**TEXT EXCERPT:**
(Press-News.org)
SEYCHELLES — Coastal planners take heed: Newly uncovered evidence from fossil corals found on an island chain in the Indian Ocean suggests that sea levels could rise even more steeply in our warming world than previously thought.
"This is not good news for us as we head into the future," says Andrea Dutton, a professor of geoscience at the University of Wisconsin–Madison. Dutton and her PhD student Karen Vyverberg at the University of Florida led an international collaboration that included researchers from University of Sydney, University of Minnesota Twin Cities, Victoria University of Wellington and University of Massachusetts Amherst who analyzed fossilized corals discovered in the Seychelles islands.
These particular fossils provided an exceptional opportunity for the researchers to reconstruct past sea levels. That's in part because they're remnants of coral species that only live in shallows very near the sea surface. Their tropical location also means they were far away from any past ice sheets, which have a more pronounced effect on local sea levels.
By determining the ages of two dozen fossil corals from various elevations on the islands and analyzing the sediments around the fossils, the team gathered a wealth of insights. The findings will be published June 13 in the journal Science Advances.
First, the team was able to confirm the timing of peak global sea levels to between 122 and 123,000 years ago. That was during a period known as the Last Interglacial, when global temperatures were actually very similar to what they are now. Such a precise date gives us a better understanding of the relationship between global climate and sea levels.
Perhaps more importantly, though, the researchers discovered that there were three distinct periods of sudden and sharp sea-level rise over the 6,000 years leading up to peak sea levels during the Last Interglacial. These abrupt pulses of sea-level rise were punctuated by periods of falling seas, and Dutton says they point to times when the polar ice sheets in Greenland and Antarctica — thousands of miles away from the Seychelles islands — were changing rapidly.
"That says there's potential for this very rapid, dynamic change in both ice sheet volume and sea level change," says Dutton. "This is hugely important for coastal planners, policy makers and those in the business of risk management."
These rises and falls in sea level that the team documented also point to a key difference between the present and the Last Interglacial, which is sometimes used as a model for understanding how the current and future climate could affect ice sheets and sea levels due to the similar temperatures between the two time periods.
"These swings suggest that the polar ice sheets were growing and shrinking out of phase with each other as a result of temperature changes in the two hemispheres that were also not aligned," says Dutton. "So even though sea level rose at least several meters higher than present during this past warm period, if temperature rises simultaneously in both hemispheres as it is today, then we can expect future sea level rise to be even greater than it was back then."
The researchers made one more sobering observation: One of the sharp pulses of sea-level rise they identified occurred at about the same time that the last remnants of a massive ice sheet in North America were likely collapsing, according to evidence collected by other teams working in the Atlantic Ocean.

**WHAT TO WORK ON:**
a: According to the press release on Seychelles fossil corals, in which journal will the team's findings be published?
b: Continue the press release on Seychelles fossil corals from its final sentence.

**DATASET RECORDS:**
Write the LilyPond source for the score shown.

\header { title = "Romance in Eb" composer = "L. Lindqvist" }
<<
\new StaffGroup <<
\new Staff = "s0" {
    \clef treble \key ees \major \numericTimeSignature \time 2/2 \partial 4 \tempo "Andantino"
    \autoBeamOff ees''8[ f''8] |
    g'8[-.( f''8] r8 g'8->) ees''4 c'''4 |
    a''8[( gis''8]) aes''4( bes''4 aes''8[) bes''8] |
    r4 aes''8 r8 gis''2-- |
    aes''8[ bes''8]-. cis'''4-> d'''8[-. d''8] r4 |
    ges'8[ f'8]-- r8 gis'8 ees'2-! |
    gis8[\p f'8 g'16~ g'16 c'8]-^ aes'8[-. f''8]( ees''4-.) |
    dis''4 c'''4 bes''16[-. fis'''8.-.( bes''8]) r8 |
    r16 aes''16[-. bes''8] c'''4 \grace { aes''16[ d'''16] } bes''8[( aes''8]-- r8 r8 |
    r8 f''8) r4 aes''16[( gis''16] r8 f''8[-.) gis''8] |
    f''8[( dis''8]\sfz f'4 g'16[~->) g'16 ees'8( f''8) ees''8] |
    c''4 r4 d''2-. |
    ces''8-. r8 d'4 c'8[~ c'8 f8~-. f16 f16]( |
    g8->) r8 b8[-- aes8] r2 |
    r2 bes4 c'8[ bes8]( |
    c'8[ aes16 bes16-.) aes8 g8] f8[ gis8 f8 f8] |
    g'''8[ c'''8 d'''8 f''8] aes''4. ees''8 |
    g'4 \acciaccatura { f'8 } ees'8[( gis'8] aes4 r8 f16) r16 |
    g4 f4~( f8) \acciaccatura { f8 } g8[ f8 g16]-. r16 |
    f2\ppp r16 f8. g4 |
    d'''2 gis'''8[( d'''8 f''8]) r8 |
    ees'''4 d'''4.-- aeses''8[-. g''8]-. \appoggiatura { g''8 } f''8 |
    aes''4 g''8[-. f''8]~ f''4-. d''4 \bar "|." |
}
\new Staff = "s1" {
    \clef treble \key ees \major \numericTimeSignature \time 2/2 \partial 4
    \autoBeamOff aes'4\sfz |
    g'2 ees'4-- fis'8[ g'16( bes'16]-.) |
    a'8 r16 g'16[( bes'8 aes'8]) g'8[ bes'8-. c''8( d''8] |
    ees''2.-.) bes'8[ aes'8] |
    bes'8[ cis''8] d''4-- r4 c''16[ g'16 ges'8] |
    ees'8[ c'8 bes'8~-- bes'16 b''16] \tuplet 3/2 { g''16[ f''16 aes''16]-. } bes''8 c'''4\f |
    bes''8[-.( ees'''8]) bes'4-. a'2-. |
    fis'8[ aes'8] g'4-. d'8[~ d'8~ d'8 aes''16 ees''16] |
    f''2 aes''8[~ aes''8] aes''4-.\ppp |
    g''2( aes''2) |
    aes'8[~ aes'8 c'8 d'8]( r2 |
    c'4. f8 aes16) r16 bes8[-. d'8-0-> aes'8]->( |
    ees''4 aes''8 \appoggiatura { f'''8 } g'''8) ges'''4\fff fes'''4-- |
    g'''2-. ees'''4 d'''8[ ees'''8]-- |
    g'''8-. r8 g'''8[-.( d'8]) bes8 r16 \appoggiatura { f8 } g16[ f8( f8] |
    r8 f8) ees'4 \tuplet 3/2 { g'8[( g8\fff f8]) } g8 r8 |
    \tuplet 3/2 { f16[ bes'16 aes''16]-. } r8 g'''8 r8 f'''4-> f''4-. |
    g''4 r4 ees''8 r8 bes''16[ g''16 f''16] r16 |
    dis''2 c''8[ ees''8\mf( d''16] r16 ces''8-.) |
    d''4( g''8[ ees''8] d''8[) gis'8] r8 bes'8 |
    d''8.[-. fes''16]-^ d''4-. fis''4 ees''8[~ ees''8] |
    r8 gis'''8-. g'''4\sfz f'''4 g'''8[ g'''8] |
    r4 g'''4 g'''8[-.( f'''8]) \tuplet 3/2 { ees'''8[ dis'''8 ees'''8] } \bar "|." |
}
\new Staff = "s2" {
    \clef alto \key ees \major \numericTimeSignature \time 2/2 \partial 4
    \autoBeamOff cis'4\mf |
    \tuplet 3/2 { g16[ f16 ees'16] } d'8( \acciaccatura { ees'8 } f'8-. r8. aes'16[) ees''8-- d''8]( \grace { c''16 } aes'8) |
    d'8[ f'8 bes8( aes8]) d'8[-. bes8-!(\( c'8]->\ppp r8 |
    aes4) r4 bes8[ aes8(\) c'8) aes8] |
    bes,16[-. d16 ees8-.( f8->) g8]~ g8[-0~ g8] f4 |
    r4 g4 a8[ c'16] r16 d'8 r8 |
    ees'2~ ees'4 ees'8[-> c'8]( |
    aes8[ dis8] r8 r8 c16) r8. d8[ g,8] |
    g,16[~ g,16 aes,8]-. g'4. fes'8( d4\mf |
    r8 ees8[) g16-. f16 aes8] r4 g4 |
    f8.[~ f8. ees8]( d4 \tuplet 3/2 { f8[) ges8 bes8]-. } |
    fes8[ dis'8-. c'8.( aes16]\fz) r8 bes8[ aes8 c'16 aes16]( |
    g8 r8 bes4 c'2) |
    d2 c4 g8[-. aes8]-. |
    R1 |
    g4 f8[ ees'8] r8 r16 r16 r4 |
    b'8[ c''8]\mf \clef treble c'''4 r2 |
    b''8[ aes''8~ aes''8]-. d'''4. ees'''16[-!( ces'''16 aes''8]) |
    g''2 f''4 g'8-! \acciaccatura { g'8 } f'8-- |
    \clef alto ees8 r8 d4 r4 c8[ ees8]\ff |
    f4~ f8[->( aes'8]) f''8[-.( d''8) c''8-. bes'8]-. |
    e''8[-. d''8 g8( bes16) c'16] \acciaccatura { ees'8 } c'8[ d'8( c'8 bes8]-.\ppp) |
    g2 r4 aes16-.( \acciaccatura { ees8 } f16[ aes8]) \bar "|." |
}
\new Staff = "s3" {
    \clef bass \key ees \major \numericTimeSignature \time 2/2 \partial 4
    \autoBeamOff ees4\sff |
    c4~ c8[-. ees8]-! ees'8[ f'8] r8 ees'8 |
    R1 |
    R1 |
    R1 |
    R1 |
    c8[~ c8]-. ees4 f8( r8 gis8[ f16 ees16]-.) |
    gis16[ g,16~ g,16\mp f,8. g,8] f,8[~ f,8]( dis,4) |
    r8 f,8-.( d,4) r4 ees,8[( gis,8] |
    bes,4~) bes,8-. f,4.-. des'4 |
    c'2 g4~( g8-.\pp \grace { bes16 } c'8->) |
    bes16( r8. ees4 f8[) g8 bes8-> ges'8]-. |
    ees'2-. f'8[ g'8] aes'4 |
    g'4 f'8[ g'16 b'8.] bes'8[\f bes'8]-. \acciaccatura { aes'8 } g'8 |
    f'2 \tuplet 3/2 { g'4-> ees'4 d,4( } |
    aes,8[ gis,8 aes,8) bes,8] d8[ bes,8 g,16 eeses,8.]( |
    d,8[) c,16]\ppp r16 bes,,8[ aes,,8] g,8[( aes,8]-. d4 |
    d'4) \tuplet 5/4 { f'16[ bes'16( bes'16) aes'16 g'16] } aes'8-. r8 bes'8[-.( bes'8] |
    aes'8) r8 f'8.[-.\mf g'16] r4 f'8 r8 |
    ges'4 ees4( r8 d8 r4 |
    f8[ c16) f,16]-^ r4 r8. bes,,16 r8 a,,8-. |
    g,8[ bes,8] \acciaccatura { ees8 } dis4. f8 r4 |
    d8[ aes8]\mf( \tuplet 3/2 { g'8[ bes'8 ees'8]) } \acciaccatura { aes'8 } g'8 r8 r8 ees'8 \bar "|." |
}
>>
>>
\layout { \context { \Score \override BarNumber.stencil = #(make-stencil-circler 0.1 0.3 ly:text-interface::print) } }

**RESULTS OF THE EXERCISE:**
a: Science Advances

b:
While there's no large North American ice sheet today, Dutton says this finding has important implications for understanding the dynamics of other present day ice sheets. That's because most scientists have not previously considered a North American ice sheet as a major factor in sea-level dynamics during the Last Interglacial.
"But if ice was still present in North America several thousand years into this past warm period, then some of the rise we've documented would have required more meltwater from another ice sheet, such as Antarctica," says Dutton. "This would suggest that Antarctica was even more sensitive to warming than we previously recognized, because the full extent of sea-level rise flowing from the continent was masked by a remnant ice sheet in North America."
In its totality, Dutton says the new evidence, thanks to fossilized corals from thousands of years ago suggests that sea levels could rise even faster and higher thanks to climate change than current projections indicate.
"We could be looking at upward of 10 meters of global average sea-level rise in the future just based on the amount of warming that has already occurred," she says.
The good news, as Dutton sees it, is that society has the means to blunt the impact of climate change on sea levels.
"The more we do to draw down our greenhouse gas emissions, and the faster we do so, could prevent the worst scenarios from becoming our lived reality," Dutton says.
This research received funding from the National Science Foundation (grant awards 1155495, 1159040, 1934477, 2035080 and 2202913).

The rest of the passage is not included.